Sol Halabi interview

A wonderful interview and article about Sol Halabi on Sol Halabi-Combustus

“There are only two or three human stories,” wrote Willa Cather in O Pioneers! “And they go on repeating themselves as fiercely as if they had never happened before.” Only a handful of human stories for all of us to experience and share, and yet it is the job of the artist, the musician, the dancer, the writer to tell those stories anew. To tell it as only she or he uniquely can, as the artist personally experienced it ~ this torment, this yearning, anguish, rapture, regret. And sometimes, for the very creative ones, such emotional tales are so deeply entwined with memory and dream that a whole new set of symbols are required. As each new texture, thickness and curve of the line, each tone, color, and move of the arm ~ even stillness and emptiness ~ conveys more than one idea, more than its literal translation.
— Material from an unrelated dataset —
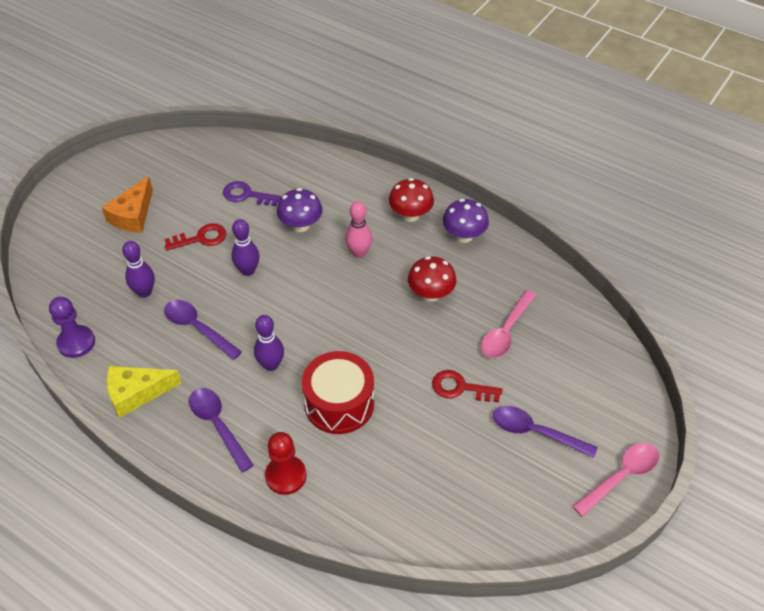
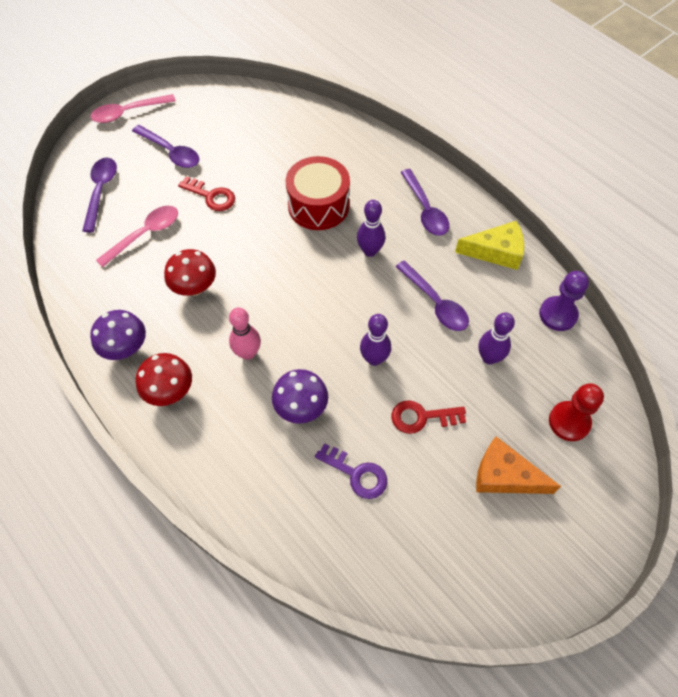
camera: 165 degrees left, 10 degrees up
(133, 215) = (504, 476): orange cheese -> orange cheese turned 105 degrees counterclockwise
(286, 476) = (376, 162): red pawn -> red pawn (569, 422)
(581, 366) = (101, 191): none -> purple spoon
Sol Halbi’s paintings take such a leap into the wild and unchartered. Into places where none but your own travels can assist you in finding the way. For in the end, there is only feeling. Yours and hers. And so we dive. Removing all our layers of everything that’s ever been taught or explained to us, and just jump in and swim.

SOLD BY MUSE GALLERY - Sueño de Gustav | mixed media on canvas | 51″ x 51″ | Sol Halabi, Argentina


Argentina ~

(translation by Byron Cisneros)

Deanna Elaine Piowaty: Sol, you describe yourself as a Neo Romantic, and we certainly see great evidence of that in your saturated colors and lush jungle and water landscapes, as well as in the young women themselves, the way they respond to the world you have created for them.

How important is environment for you and your ability to paint?

SOLD BY MUSE GALLERY - Prayer | Mixed media on canvas | 28″ x 31″ (70 cm x 80 cm) | 2010 | Sol Halabi

Sol Halabi: I was born in the city of Córdoba, Argentina, and although I always lived in the city, my parents’ love for the countryside and the mountains created ​​my sweetest memories of childhood: open spaces, the river, vegetation, sky… As an adult, I keep looking there, for my moments of happiness.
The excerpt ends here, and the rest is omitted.